SFF Tree for Average Constrained CSBM

Average constrained CSBM is the problem of picking the top-$m$ actions given an instance. It can be reduced to average constrained CSMC by constructing a list of classifiers $\{\Psi_n | n \in [1, m]\}$ each of which is trained to select the best action, the next best action, etc.

So here's something interesting: if we set $\Psi_n = \Psi$ in the list of classifiers, and if our average constrained CSMC classifier is an SFF tree, then we can compute the CSBM output via $h^\Psi (x, \omega) = \underset{k \in K \setminus \omega}{\operatorname{arg\,max\,^m}} f (x; k),$ where I made up the notation $\operatorname{arg\,max\,^m}$ to stand for selecting the top $m$ elements. Once again this is exactly how a regression reduction based approach would be utilized at test time. However again the regret bounds are different. When reducing average constrained CSBM to average constrained CSMC the regret bound is $r_{csbm} (h^\Psi) \leq m\, q (\Psi, m),$ where $q (\Psi, m)$ is the cost-sensitive regret averaged over the $m$ average constrained CSMC subproblems (these can, in turn, be reduced to importance-weighted classification maintaining a linear dependence on the regret). By contrast, when reducing to regression the regret bound is $r_{csbm} (h_g) \leq \sqrt{2 \min \{m, |K| -m\}} \sqrt{|K|} \sqrt{\epsilon_{L^2} (g)},$ where $\epsilon_{L^2} (g)$ is the $L^2$ loss on the underlying regression problem.

So again we have the promise of a different training procedure leading to a better regressor, but with similar problems of dependencies between subproblems complicating the training picture. In the vanilla case of reduction of CSBM to CSMC, each classifier is trained sequentially and defines the training input distribution for the next classifier. Now all the classifiers are the same so some tricks are required.
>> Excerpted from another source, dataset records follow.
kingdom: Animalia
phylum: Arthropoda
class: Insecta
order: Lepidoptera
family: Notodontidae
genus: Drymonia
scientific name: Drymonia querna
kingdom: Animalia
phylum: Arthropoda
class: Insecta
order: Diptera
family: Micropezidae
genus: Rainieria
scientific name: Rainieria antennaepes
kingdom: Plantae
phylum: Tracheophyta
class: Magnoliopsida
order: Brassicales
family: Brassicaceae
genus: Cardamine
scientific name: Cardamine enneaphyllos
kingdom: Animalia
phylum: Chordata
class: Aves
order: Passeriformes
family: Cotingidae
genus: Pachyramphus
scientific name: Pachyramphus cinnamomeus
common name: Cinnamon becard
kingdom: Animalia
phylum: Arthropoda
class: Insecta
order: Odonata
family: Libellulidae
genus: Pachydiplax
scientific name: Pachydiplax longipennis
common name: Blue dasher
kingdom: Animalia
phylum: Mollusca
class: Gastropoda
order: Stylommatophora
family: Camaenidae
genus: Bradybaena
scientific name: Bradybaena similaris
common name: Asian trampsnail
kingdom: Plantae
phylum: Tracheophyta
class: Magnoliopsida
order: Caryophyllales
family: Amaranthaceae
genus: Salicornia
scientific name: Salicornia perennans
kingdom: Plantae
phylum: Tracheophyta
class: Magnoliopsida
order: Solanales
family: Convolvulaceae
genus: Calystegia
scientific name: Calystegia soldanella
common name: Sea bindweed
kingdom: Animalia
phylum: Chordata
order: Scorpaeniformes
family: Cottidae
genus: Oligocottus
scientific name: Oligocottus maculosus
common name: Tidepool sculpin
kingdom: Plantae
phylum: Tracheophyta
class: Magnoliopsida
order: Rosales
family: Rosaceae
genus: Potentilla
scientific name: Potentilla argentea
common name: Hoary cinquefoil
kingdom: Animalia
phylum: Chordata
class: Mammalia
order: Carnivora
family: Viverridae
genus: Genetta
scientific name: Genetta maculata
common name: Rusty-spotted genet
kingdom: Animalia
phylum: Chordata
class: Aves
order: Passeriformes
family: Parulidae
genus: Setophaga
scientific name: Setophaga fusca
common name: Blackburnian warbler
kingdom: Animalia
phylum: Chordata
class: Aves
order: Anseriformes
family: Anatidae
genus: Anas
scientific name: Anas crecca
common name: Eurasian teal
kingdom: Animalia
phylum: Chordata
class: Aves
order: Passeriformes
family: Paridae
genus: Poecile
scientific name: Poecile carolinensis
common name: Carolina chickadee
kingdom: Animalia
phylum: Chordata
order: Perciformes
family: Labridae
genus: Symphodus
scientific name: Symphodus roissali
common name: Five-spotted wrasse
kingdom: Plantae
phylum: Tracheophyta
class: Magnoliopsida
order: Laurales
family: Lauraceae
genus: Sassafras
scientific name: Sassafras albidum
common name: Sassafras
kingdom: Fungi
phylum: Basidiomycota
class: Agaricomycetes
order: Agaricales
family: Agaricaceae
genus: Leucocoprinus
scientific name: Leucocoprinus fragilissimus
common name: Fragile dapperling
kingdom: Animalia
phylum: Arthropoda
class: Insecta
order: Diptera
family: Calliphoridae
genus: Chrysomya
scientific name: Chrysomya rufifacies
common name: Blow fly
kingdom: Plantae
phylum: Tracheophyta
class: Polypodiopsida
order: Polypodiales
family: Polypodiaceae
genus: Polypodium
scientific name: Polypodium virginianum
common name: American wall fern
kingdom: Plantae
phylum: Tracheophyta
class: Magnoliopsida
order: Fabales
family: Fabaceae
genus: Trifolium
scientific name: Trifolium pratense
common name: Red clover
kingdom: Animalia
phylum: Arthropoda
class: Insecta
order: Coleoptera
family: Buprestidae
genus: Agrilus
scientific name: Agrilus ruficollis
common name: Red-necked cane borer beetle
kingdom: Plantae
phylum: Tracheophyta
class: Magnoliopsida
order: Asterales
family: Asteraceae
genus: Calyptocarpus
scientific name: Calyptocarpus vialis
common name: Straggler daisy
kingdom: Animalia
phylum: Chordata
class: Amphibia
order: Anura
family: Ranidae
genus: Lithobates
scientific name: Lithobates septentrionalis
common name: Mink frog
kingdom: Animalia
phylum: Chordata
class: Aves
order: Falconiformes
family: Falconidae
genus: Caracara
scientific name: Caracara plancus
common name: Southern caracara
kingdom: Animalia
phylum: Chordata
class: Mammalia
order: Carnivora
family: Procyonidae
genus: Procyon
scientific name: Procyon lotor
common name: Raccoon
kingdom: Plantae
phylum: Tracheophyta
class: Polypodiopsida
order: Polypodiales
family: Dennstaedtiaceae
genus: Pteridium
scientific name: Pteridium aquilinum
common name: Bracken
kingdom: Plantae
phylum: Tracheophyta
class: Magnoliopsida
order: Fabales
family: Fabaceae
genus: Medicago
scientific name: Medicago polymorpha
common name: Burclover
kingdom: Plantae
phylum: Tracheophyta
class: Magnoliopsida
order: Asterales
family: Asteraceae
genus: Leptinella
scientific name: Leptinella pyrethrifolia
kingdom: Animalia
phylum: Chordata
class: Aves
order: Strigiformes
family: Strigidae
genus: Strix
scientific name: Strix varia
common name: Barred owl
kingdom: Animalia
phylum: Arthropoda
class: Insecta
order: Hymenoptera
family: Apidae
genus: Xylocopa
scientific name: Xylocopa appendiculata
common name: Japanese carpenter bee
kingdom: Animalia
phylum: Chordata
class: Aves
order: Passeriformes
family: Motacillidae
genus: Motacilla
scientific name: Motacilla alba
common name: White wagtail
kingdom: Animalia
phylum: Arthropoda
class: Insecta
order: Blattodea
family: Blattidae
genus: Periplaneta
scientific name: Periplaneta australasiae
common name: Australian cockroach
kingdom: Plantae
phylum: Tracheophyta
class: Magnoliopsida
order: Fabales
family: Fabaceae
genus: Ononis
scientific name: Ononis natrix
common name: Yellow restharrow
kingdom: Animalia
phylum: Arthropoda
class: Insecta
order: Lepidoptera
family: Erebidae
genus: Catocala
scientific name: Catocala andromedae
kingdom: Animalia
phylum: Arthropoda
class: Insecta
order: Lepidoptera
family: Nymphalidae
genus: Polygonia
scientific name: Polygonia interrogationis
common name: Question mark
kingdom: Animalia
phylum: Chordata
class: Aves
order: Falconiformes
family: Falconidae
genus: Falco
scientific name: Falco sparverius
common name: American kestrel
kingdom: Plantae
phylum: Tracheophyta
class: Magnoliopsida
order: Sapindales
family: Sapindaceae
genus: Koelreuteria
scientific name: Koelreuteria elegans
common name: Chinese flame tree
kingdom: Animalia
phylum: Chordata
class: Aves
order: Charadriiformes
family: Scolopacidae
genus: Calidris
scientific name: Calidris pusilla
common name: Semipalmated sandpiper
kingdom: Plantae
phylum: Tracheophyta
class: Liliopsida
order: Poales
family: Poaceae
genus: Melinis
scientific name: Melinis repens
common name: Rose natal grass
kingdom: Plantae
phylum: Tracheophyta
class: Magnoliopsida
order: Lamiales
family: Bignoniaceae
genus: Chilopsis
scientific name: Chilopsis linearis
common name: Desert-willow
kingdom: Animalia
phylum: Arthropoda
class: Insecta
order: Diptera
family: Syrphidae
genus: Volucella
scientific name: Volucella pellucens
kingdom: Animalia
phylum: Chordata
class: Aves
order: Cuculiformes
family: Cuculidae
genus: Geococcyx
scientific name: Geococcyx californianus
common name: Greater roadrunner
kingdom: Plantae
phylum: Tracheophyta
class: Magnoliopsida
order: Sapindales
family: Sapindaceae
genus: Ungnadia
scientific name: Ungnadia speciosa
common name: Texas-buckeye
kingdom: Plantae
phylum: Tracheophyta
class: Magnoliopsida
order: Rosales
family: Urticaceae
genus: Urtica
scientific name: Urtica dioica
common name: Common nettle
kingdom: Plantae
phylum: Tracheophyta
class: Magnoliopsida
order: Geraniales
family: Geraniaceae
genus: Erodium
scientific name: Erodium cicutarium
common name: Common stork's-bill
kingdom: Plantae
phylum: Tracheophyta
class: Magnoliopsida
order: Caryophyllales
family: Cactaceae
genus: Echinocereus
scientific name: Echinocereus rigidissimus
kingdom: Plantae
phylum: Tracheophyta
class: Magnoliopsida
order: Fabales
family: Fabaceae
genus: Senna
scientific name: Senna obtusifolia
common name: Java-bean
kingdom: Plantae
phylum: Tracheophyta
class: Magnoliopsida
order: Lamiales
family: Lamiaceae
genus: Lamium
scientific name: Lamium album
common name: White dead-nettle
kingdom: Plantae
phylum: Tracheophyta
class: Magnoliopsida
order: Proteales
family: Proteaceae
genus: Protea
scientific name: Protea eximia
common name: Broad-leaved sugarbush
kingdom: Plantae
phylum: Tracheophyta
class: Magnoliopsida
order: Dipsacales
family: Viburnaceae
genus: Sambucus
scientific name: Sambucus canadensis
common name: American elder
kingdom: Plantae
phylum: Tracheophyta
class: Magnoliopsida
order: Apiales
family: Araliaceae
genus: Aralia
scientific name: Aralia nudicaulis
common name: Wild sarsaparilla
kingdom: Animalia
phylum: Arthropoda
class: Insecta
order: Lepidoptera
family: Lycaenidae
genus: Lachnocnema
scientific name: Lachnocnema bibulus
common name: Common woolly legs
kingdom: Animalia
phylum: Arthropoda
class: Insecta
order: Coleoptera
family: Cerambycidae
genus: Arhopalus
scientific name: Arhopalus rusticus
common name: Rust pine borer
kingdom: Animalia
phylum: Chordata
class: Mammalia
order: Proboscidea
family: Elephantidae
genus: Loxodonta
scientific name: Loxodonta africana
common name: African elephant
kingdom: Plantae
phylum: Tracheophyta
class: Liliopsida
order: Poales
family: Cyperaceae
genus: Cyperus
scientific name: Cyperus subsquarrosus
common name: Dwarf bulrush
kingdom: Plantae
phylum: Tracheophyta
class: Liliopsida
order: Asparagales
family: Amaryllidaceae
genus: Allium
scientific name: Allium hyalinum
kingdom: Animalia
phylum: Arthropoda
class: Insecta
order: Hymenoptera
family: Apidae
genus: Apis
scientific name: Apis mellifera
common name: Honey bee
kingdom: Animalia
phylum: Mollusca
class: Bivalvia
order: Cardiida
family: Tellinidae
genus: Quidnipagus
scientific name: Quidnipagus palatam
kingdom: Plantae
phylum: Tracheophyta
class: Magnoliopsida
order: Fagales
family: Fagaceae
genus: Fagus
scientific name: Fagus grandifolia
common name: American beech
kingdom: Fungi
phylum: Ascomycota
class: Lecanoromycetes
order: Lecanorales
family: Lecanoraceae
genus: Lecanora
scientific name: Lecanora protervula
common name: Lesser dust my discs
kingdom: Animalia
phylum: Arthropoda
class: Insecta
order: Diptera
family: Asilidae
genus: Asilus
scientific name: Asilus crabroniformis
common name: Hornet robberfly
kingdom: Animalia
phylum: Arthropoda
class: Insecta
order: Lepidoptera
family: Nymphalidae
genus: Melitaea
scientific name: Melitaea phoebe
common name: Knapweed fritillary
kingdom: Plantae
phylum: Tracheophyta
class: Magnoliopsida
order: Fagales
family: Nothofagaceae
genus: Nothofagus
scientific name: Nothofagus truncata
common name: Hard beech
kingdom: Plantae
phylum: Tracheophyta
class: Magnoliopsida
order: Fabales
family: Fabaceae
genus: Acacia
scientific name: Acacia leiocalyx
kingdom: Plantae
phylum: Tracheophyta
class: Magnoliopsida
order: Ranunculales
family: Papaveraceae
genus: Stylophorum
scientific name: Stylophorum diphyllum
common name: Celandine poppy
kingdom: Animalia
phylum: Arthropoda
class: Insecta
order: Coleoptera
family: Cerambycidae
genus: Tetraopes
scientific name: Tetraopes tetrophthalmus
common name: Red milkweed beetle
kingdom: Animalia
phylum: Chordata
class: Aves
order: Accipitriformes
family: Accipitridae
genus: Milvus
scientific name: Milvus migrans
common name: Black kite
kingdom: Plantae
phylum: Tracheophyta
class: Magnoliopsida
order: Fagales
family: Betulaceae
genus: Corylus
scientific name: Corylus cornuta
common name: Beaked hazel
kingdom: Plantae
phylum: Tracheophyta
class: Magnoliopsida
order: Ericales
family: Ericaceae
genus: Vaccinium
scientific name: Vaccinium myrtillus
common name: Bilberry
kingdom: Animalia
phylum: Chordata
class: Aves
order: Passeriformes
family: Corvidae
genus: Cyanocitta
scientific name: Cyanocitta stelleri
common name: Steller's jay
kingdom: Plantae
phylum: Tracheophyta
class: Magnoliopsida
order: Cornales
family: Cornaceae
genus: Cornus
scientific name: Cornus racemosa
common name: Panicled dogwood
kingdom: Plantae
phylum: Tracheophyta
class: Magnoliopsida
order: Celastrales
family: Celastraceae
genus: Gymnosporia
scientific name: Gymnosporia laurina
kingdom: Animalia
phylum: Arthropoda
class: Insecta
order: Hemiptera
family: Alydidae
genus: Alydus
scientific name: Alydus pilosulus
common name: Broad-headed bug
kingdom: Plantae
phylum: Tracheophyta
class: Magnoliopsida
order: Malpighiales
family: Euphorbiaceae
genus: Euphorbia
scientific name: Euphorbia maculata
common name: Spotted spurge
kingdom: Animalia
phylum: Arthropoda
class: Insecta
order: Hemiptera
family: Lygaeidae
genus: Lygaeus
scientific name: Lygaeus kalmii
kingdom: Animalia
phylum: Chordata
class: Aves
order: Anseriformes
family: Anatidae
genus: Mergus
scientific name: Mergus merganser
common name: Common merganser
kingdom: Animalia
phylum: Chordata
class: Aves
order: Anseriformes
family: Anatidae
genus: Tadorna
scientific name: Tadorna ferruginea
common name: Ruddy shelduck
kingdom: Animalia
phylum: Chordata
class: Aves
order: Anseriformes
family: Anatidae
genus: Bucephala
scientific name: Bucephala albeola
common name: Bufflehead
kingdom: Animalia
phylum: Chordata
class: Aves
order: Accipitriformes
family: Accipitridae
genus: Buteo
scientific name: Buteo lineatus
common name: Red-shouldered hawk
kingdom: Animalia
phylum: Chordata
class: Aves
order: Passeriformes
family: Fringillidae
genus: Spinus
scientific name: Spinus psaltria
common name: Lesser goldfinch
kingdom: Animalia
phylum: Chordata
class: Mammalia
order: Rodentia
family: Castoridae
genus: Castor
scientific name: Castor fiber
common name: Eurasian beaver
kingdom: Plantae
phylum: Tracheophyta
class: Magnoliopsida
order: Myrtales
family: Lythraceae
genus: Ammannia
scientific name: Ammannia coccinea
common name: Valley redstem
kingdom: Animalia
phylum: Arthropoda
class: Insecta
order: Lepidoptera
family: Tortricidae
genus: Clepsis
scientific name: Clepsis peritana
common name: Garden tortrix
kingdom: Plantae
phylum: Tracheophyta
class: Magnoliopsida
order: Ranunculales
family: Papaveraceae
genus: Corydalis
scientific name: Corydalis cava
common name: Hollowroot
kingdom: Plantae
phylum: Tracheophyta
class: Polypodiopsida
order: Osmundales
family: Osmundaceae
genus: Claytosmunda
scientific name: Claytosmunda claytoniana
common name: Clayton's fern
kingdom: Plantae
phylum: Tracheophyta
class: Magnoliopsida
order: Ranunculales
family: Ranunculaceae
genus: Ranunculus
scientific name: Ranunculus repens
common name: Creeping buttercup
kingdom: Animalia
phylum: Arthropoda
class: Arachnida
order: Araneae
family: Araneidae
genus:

Again, I'm not actually sure how to deal with this, and I won't know until I try something. Intuitively I would again try incrementally updating a warm model online, ignoring the dependency. For cold start with an online model applied to an offline data set I would first train for the top-1 problem, then the top-2 problem, etc. until I got to top-$m$. It's interesting to see how the composition of my two intuitive procedures would play out for a complete cold start:
1. For $n$ in $[1, m]$
1. For $l$ in $[\log_2 (|K|), 1]$
1. Update the $l^\mathrm{th}$ and lower levels of internal nodes on the problem of picking the top-$n$ actions, and simultaneously
2. Update the $l^\mathrm{th}+1$ and higher levels of internal nodes on the problem of picking the top-$(n-1)$ actions.
That's a total of $m \log_2 (|K|)$ passes over the data, which feels reasonable. The outer loop is to mitigate the dependencies created by $\Psi_n = \Psi$, and the inner loop is to mitigate the dependencies created by sharing $f$ across all internal nodes.

Now I suppose I should try this on some actual data.